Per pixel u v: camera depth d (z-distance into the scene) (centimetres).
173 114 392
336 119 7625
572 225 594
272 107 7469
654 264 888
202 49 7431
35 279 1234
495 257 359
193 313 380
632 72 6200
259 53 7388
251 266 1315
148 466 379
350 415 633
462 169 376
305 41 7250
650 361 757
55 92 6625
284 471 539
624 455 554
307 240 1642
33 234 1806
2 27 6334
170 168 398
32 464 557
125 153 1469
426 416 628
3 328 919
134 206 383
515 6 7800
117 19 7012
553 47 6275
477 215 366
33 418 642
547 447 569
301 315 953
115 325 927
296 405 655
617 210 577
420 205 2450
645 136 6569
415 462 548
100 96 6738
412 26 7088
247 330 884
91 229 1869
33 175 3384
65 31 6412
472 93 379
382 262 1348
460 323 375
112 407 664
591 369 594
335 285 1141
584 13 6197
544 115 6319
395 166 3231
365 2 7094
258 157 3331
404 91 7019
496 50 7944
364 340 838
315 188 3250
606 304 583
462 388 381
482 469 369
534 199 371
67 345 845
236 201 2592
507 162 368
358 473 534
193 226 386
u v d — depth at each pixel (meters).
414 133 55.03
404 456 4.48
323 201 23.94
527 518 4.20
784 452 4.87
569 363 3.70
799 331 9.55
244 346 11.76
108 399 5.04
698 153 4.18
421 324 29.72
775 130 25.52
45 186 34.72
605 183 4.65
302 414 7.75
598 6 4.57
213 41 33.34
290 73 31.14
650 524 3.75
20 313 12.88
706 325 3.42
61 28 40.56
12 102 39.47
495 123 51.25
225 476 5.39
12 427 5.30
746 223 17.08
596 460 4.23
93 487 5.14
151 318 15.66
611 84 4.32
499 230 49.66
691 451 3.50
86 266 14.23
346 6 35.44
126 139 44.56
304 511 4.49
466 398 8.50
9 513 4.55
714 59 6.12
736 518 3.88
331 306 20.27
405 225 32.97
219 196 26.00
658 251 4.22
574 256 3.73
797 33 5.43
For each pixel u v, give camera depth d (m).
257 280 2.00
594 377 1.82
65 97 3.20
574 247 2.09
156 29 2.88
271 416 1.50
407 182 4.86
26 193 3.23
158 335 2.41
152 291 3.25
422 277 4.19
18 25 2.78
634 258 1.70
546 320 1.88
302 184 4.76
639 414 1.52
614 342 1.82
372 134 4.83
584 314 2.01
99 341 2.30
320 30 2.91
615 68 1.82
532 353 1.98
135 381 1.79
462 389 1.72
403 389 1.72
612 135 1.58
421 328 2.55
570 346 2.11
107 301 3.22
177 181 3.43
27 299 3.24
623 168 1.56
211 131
__________
## THE PROBLEM:
Copy the stretch of the records above that runs from the line with "591 369 594" through the line with "404 456 4.48". Both end lines belong in the copy, and nothing else does.

## RESULT BELOW:
591 369 594
335 285 1141
584 13 6197
544 115 6319
395 166 3231
365 2 7094
258 157 3331
404 91 7019
496 50 7944
364 340 838
315 188 3250
606 304 583
462 388 381
482 469 369
534 199 371
67 345 845
236 201 2592
507 162 368
358 473 534
193 226 386
u v d — depth at each pixel (meters).
414 133 55.03
404 456 4.48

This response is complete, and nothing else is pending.